Danish urges us to let go of nostalgia of how architecture used to be constructed, “since architecture is so fundamentally wrapped up with the social, political and economic state of the world. It doesn’t make sense to emulate what was done then, since what worked previously may not be appropriate now.” Back then, the mindset was that “all of the money, energy, thought, material resources, and ecological toll that it takes to create this building is worth it, since it’s going to serve our community for a long time,” says Danish, “but now, buildings are erected with a very short lifespan. Now with our throwaway mentality, in which we’re replacing our phones every year, if we can’t easily repair something, we just trash it and buy a new one.” As he sees this happening with architecture, Danish is rightfully concerned about the strain on finite resources, as this waste is happening on a whole different scale. “I’d like to see architecture not follow the trend of this dangerous mentality we have toward our products,” warns Danish.

In regard to the timeless architectural debate of form versus function, Danish pleads, “I wish architects cared more about how something worked and how it supports people and improves their lives, and less about making something look cool, trendy, flashy, and Instagram-worthy.” Given our finite resources, Danish finds it wasteful that many architects today are “so focused on creating the image of what modern architecture is, that it results in spaces people hate being in. They forget how humans actually live, what they prefer, what makes people comfortable, happy, and joyful.”

The Influence of AKAA on Designing Community-Centric Architecture

“The Aga Khan Award for Architecture (AKAA) has put a spotlight on architecture for the general public. Most people know the Pulitzer Prize and the Nobel Prize, and learn about literature and science through these awards. Similarly, the AKAA has helped architecture as a field become more mainstream and has highlighted architecture’s importance for the masses,” says Danish. In regard to how the AKAA has changed the conversations about the environment, green spaces, and the preservation of historic sites and monuments, Danish notes that it’s the AKAA in concert with the Aga Khan Planning & Building Services, Historic Cities Programme, and the Trust For Culture that come together to bring architects' voices to the table to affect change.
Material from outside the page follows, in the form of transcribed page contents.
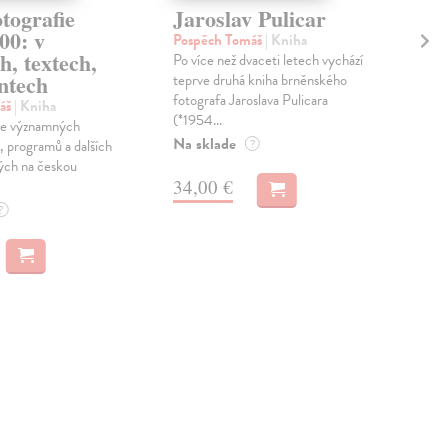
tografie
Jaroslav Pulicar
Ka
00: v
Př
Pospěch Tomáš
| Kniha
h, textech,
Po více než dvaceti letech vychází
Pos
ntech
teprve druhá kniha brněnského
Kare
fotografa Jaroslava Pulicara
pro
áš
| Kniha
(*1954...
při
gie významných
osob
Na sklade
í, programů a dalších
?
Na 
ých na českou
34,00 €
34
?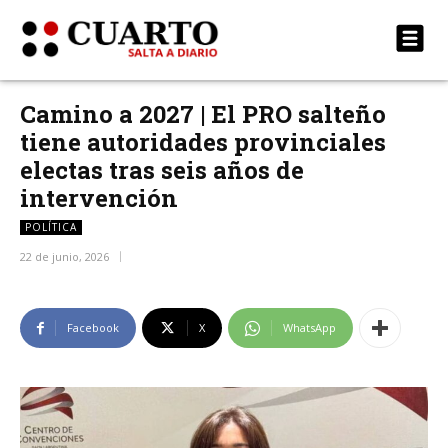
Camino a 2027 | El PRO salteño
tiene autoridades provinciales
electas tras seis años de
intervención
POLÍTICA
22 de junio, 2026
Facebook
X
WhatsApp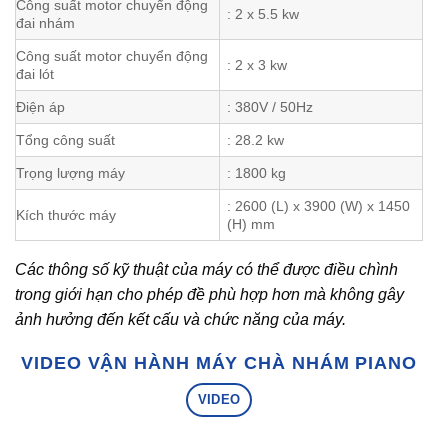
Công suất motor chuyển động
: 2 x 5.5 kw
đai nhám
Công suất motor chuyển động
: 2 x 3 kw
đai lót
Điện áp
: 380V / 50Hz
Tổng công suất
: 28.2 kw
Trọng lượng máy
: 1800 kg
: 2600 (L) x 3900 (W) x 1450
Kích thước máy
(H) mm
Các thông số kỹ thuật của máy có thể được điều chình
trong giới hạn cho phép đề phù hợp hơn mà không gây
ảnh hưởng đến kết cấu và chức năng của máy.
VIDEO VẬN HÀNH MÁY CHÀ NHÁM PIANO
VIDEO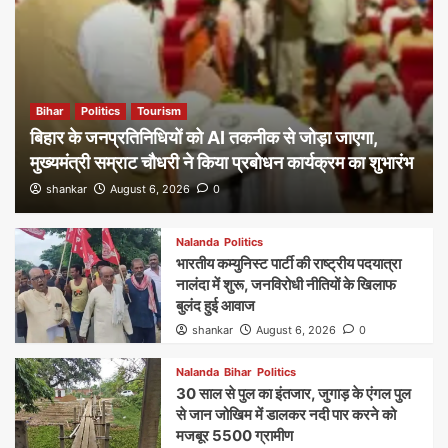
Bihar
Politics
Tourism
बिहार के जनप्रतिनिधियों को AI तकनीक से जोड़ा जाएगा,
मुख्यमंत्री सम्राट चौधरी ने किया प्रबोधन कार्यक्रम का शुभारंभ
shankar
August 6, 2026
0
Nalanda
Politics
भारतीय कम्युनिस्ट पार्टी की राष्ट्रीय पदयात्रा
नालंदा में शुरू, जनविरोधी नीतियों के खिलाफ
बुलंद हुई आवाज
shankar
August 6, 2026
0
Nalanda
Bihar
Politics
30 साल से पुल का इंतजार, जुगाड़ के एंगल पुल
से जान जोखिम में डालकर नदी पार करने को
मजबूर 5500 ग्रामीण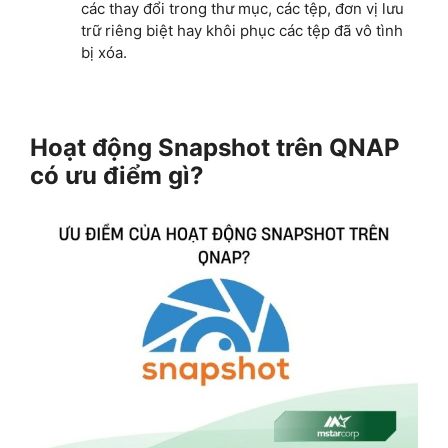
các thay đổi trong thư mục, các tệp, đơn vị lưu
trữ riêng biệt hay khôi phục các tệp đã vô tình
bị xóa.
Hoạt động Snapshot trên QNAP
có ưu điểm gì?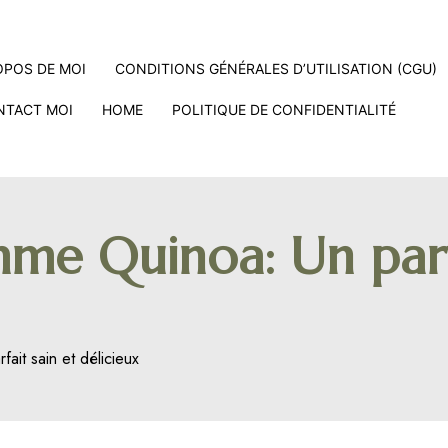
OPOS DE MOI
CONDITIONS GÉNÉRALES D’UTILISATION (CGU)
NTACT MOI
HOME
POLITIQUE DE CONFIDENTIALITÉ
e Quinoa: Un parfa
it sain et délicieux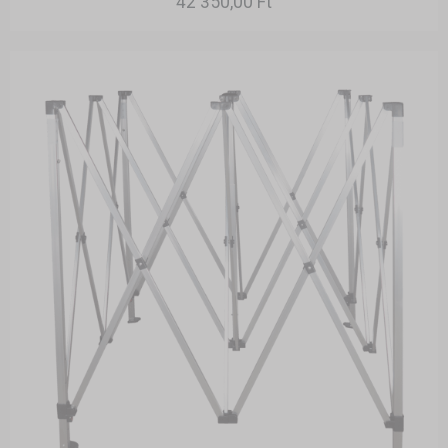
42 350,00 Ft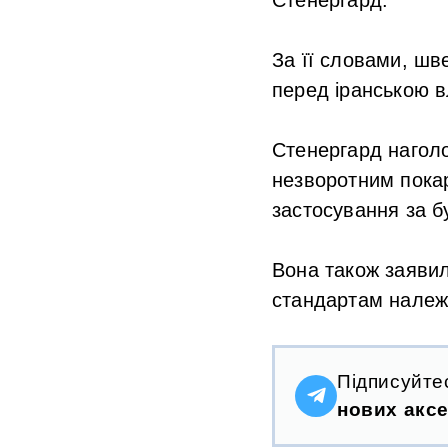
За її словами, шв
перед іранською 
Стенергард наголо
незворотним покар
застосування за б
Вона також заявил
стандартам належ
Підписуйте
нових аксе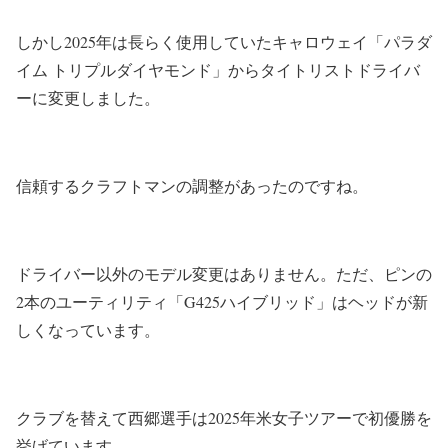
しかし2025年は長らく使用していたキャロウェイ「パラダ
イム トリプルダイヤモンド」からタイトリストドライバ
ーに変更しました。
信頼するクラフトマンの調整があったのですね。
ドライバー以外のモデル変更はありません。ただ、ピンの
2本のユーティリティ「G425ハイブリッド」はヘッドが新
しくなっています。
クラブを替えて西郷選手は2025年米女子ツアーで初優勝を
挙げています。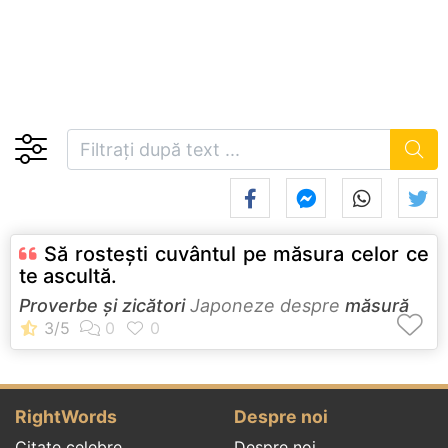
Să rosteşti cuvântul pe măsura celor ce
te ascultă.
Proverbe și zicători
Japoneze despre
măsură
RightWords
Despre noi
Citate celebre
Despre noi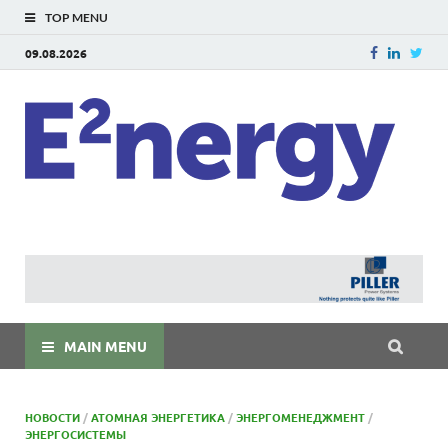
TOP MENU
09.08.2026
E
E²ner
энерг
Евраз
мира
MAIN MENU
НОВОСТИ
/
АТОМНАЯ ЭНЕРГЕТИКА
/
ЭНЕРГОМЕНЕДЖМЕНТ
/
ЭНЕРГОСИСТЕМЫ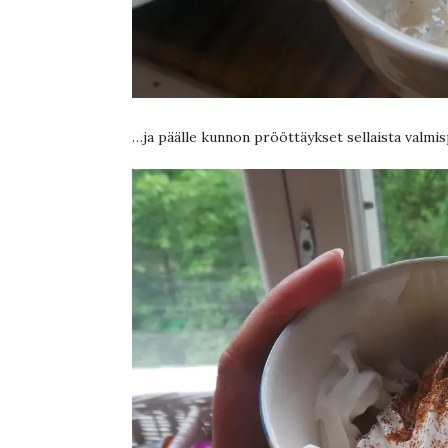
…ja päälle kunnon prööttäykset sellaista valmi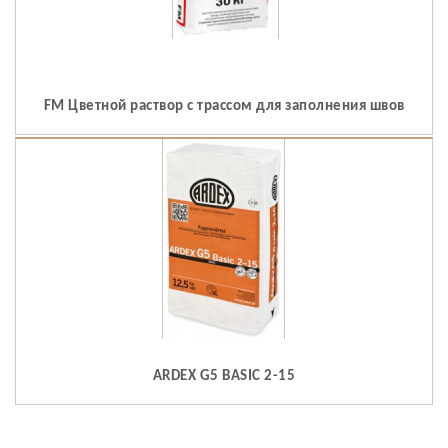
FM Цветной раствор с трассом для заполнения швов
ARDEX G5 BASIC 2-15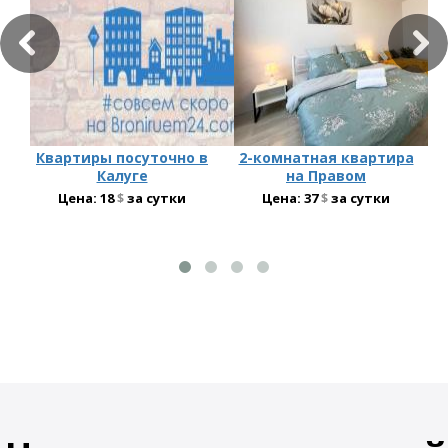
Квартиры посуточно в
2-комнатная квартира
Калуге
на Правом
Цена:
18
$
за сутки
Цена:
37
$
за сутки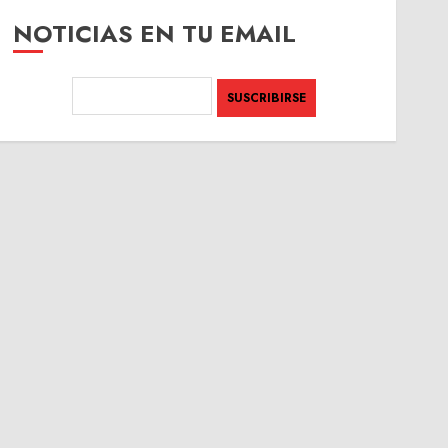
NOTICIAS EN TU EMAIL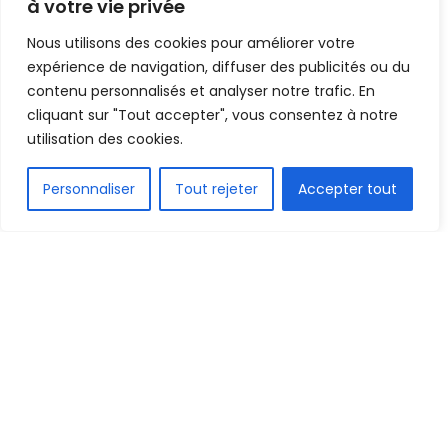
à votre vie privée
Mis en ligne par
la redaction
A
A
Nous utilisons des cookies pour améliorer votre
13 août 2021
Temps de lecture:2 minutes
expérience de navigation, diffuser des publicités ou du
contenu personnalisés et analyser notre trafic. En
cliquant sur "Tout accepter", vous consentez à notre
utilisation des cookies.
FR
Personnaliser
Tout rejeter
Accepter tout
1.5k
PARTAGE
Le tirage au sort des Interclubs de la CAF, pour la
saison 2021-2021 vient de s’exécuter ce vendredi
13 août 2021.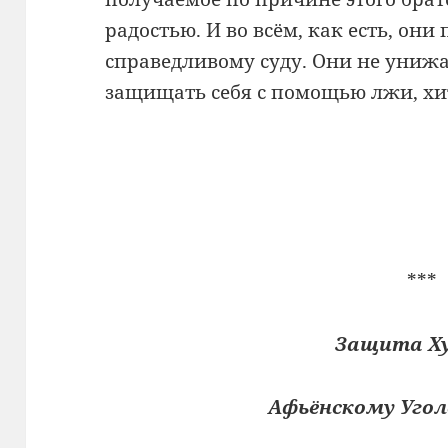
радостью. И во всём, как есть, он
справедливому суду. Они не унижа
защищать себя с помощью лжи, хи
***
Защита Ху
Афьёнскому Угол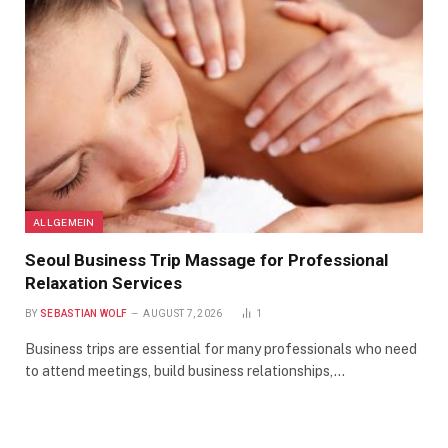
ALLGEMEIN
Seoul Business Trip Massage for Professional
Relaxation Services
BY
SEBASTIAN WOLF
AUGUST 7, 2026
1
Business trips are essential for many professionals who need
to attend meetings, build business relationships,…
The other way in which the AKAA has changed the conversation, Danish says, is “by virtue of being a prestigious award that the design community respects and pays attention to, it indirectly influenced leading architects to even consider projects in Muslim countries, to think beyond the geography of the West and understand that the rest of the world is worthy of their consideration, time, energy, and social and intellectual capital.” Danish acknowledges that the award goes beyond superficial factors and considers the impact on communities, since recipient architecture “may not look shiny, new or extravagant, but when you dive in deeper, you see how a community came together to build a medical clinic, or a school was built near families so students didn’t have to walk ten miles and cross a river to get there.” Due to the fact that the AKAA celebrates projects with impact, Danish notes, “it pushes architects to let go of superficial aesthetics and think about the impact their work has on people.”

Building from the Heartspace

“We need to step back as a society and think about our ultimate goal for education: we are shaping people in the image of the world we aspire to be in,” says Danish, “I find incredible visionaries who are trying to achieve something in the world that I personally believe in and want to back, and I ask myself, how do I create architecture that will support them and their mission to help bring this to life?” Danish’s conscientious architecture involves the end users in the design of the space that they will inhabit to set up dynamic communities for long-lasting success. Danish has been so successful because his work unwaveringly aligns with his values, and his ethical core manifests in the spaces he creates.